Task:
Copy out every line of text in the listing below, unchanged and in the same order, leaving out the picture markers.

╭─ Provided data

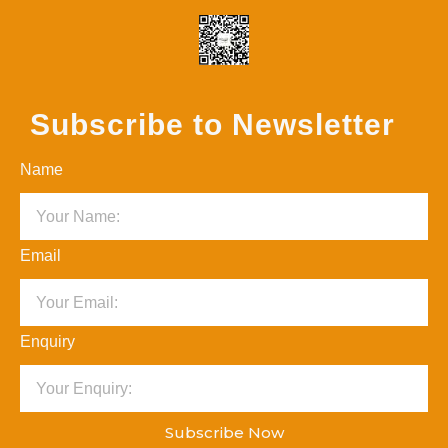
Subscribe to Newsletter
Name
Email
Enquiry
Subscribe Now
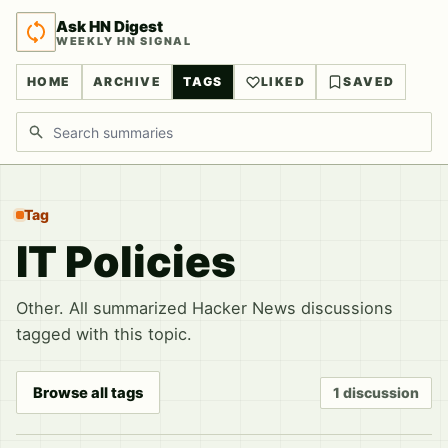
Ask HN Digest
WEEKLY HN SIGNAL
HOME
ARCHIVE
TAGS
LIKED
SAVED
Search discussions
Tag
IT Policies
Other. All summarized Hacker News discussions
tagged with this topic.
Browse all tags
1 discussion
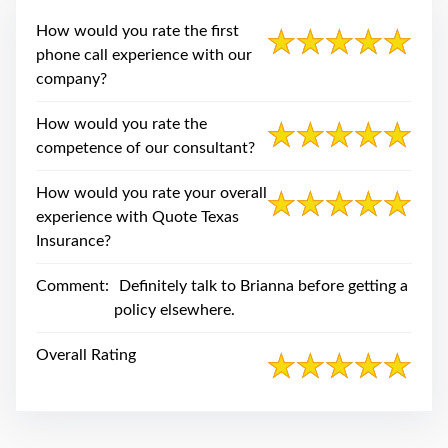
swipe
gestures.
How would you rate the first
phone call experience with our
company?
How would you rate the
competence of our consultant?
How would you rate your overall
experience with Quote Texas
Insurance?
Comment:
Definitely talk to Brianna before getting a
policy elsewhere.
Overall Rating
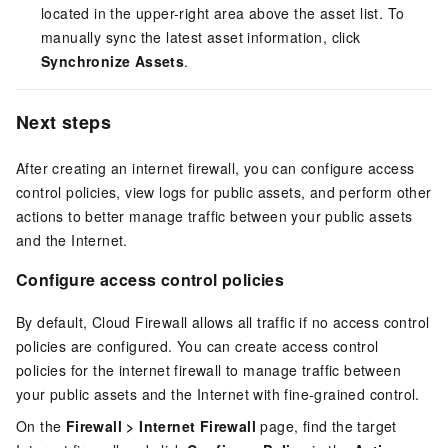
located in the upper-right area above the asset list. To
manually sync the latest asset information, click
Synchronize Assets
.
Next steps
After creating an internet firewall, you can configure access
control policies, view logs for public assets, and perform other
actions to better manage traffic between your public assets
and the Internet.
Configure access control policies
By default, Cloud Firewall allows all traffic if no access control
policies are configured. You can create access control
policies for the internet firewall to manage traffic between
your public assets and the Internet with fine-grained control.
On the
Firewall
>
Internet Firewall
page, find the target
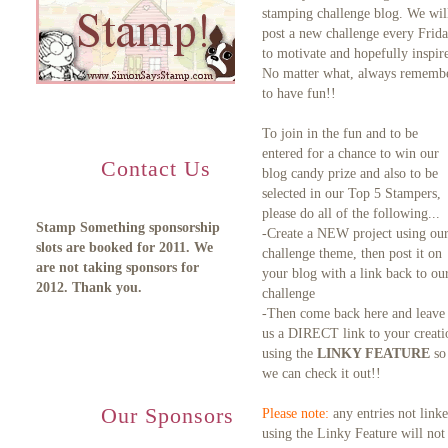
stamping challenge blog. We wil
post a new challenge every Frid
to motivate and hopefully inspire
No matter what, always rememb
to have fun!!
To join in the fun and to be
entered for a chance to win our
Contact Us
blog candy prize and also to be
selected in our Top 5 Stampers,
please do all of the following...
Stamp Something sponsorship
-Create a NEW project using ou
slots are booked for 2011. We
challenge theme, then post it on
are not taking sponsors for
your blog with a link back to ou
2012. Thank you.
challenge
-Then come back here and leave
us a DIRECT link to your creati
using the
LINKY FEATURE
so
we can check it out!!
Our Sponsors
Please note:
any entries not link
using the Linky Feature will not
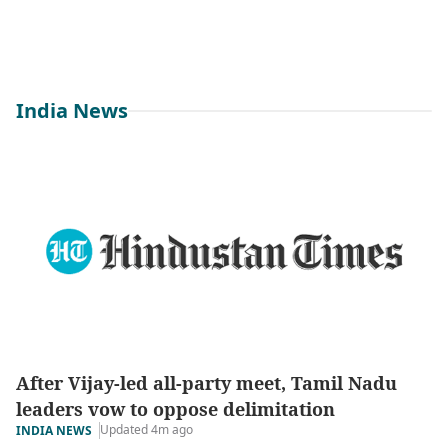
India News
After Vijay-led all-party meet, Tamil Nadu
leaders vow to oppose delimitation
Updated 4m ago
INDIA NEWS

╰─

Exercise result:
Subscribe to Newsletter
Name
Email
Enquiry
Subscribe Now
Ask HN Digest
WEEKLY HN SIGNAL
HOME
ARCHIVE
TAGS
LIKED
SAVED
Search discussions
Tag
IT Policies
Other. All summarized Hacker News discussions
tagged with this topic.
Browse all tags
1 discussion
swipe
gestures.
How would you rate the first
phone call experience with our
company?
How would you rate the
competence of our consultant?
How would you rate your overall
experience with Quote Texas
Insurance?
Comment:
Definitely talk to Brianna before getting a
policy elsewhere.
Overall Rating
located in the upper-right area above the asset list. To
manually sync the latest asset information, click
Synchronize Assets
.
Next steps
After creating an internet firewall, you can configure access
control policies, view logs for public assets, and perform other
actions to better manage traffic between your public assets
and the Internet.
Configure access control policies
By default, Cloud Firewall allows all traffic if no access control
policies are configured. You can create access control
policies for the internet firewall to manage traffic between
your public assets and the Internet with fine-grained control.
On the
Firewall
>
Internet Firewall
page, find the target
stamping challenge blog. We wil
post a new challenge every Frid
to motivate and hopefully inspire
No matter what, always rememb
to have fun!!
To join in the fun and to be
entered for a chance to win our
Contact Us
blog candy prize and also to be
selected in our Top 5 Stampers,
please do all of the following...
Stamp Something sponsorship
-Create a NEW project using ou
slots are booked for 2011. We
challenge theme, then post it on
are not taking sponsors for
your blog with a link back to ou
2012. Thank you.
challenge
-Then come back here and leave
us a DIRECT link to your creati
using the
LINKY FEATURE
so
we can check it out!!
Our Sponsors
Please note:
any entries not link
using the Linky Feature will not
India News
After Vijay-led all-party meet, Tamil Nadu
leaders vow to oppose delimitation
Updated 4m ago
INDIA NEWS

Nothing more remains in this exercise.